The Book of the Prefect or Eparch (from the Greek: Τὸ ἐπαρχικὸν βιβλίον or To eparchikon biblion) is a Byzantine commercial manual or guide promulgated by Leo VI in 911 or 912. Based on established customs and laws and now littered with later interpolations, the Book is an essential document in the economic history of Byzantium and the Mediterranean. It was named Livre de l'Éparque by its Swiss discoverer Jules Nicole in 1891.

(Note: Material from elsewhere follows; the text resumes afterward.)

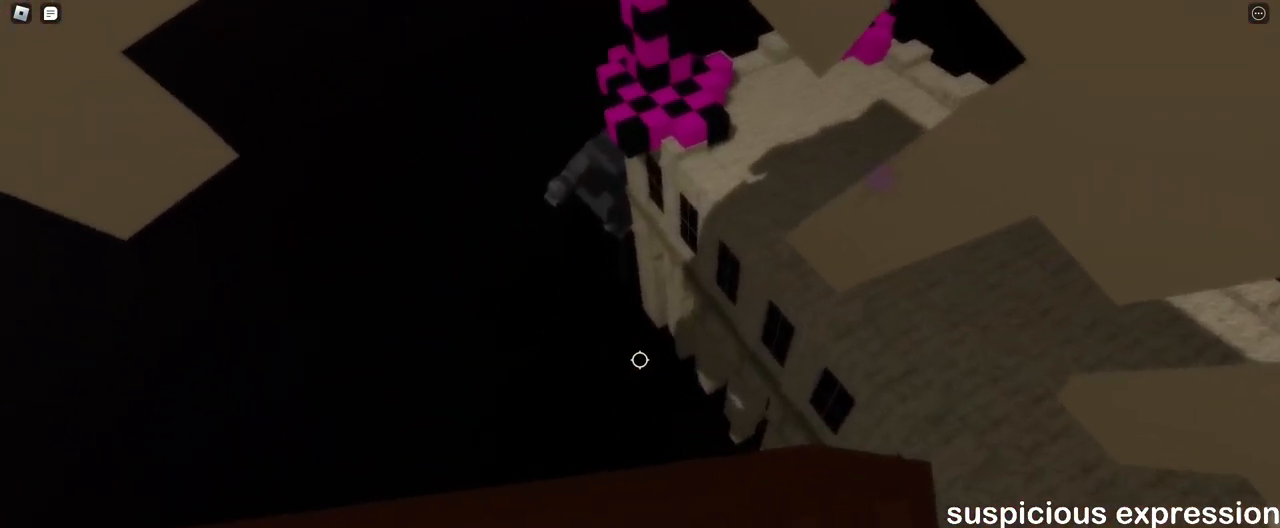
{"keys": [], "mouse": ["right"], "events": [[267, "w", "down"], [450, "w", "up"]]}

The Book is essentially a list of regulations concerning the collegia or private guilds that had existed in the Greek world since Roman times. The "prefect" or "eparch" of the title was the highest economic official in Constantinople and had charge of, for example, tariffs and import/export regulation, which the Book covers. Every trade was theoretically under government control, though the Book of the Prefect is not exhaustive of all crafts: it deals with precisely nineteen guilds in its twenty-two chapters. The chief reason for such imperial (and imperious) concern over commerce was for the efficient raising of a maximum of revenue through taxation.

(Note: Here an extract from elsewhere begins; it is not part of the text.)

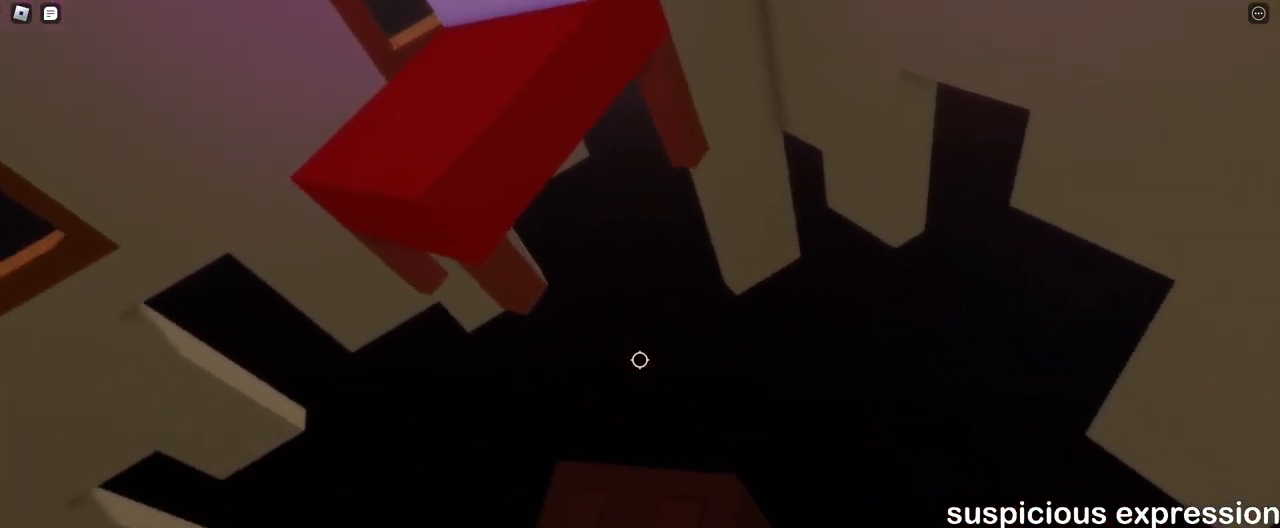
{"keys": ["w"], "mouse": ["right"], "events": [[117, "w", "down"], [333, "space", "down"], [450, "space", "up"]]}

The Book has been translated into English twice.[1] Earlier, in 1893, a trilingual edition—in the original Greek, Latin, and French—was made by Jules Nicole, who discovered the only surviving manuscript in a Genevan library.[2] New English translations of sections vi.31–33 and xx.56–57 have since been made by Lopez and Raymond (1951) using Nicole's Greek, but the translators call for completely updated English editions using the most recent Byzantine scholarship.[3] In 1970 Variorum Reprints gathered Nicole's editions and Freshfield's English translation along with a photographic reproduction of the mansucript (Genevensis 23) appended to a new introduction by I. Dujčev. This collection was typically used by scholars until a translation was made into German with a new critical edition of the Greek.[4]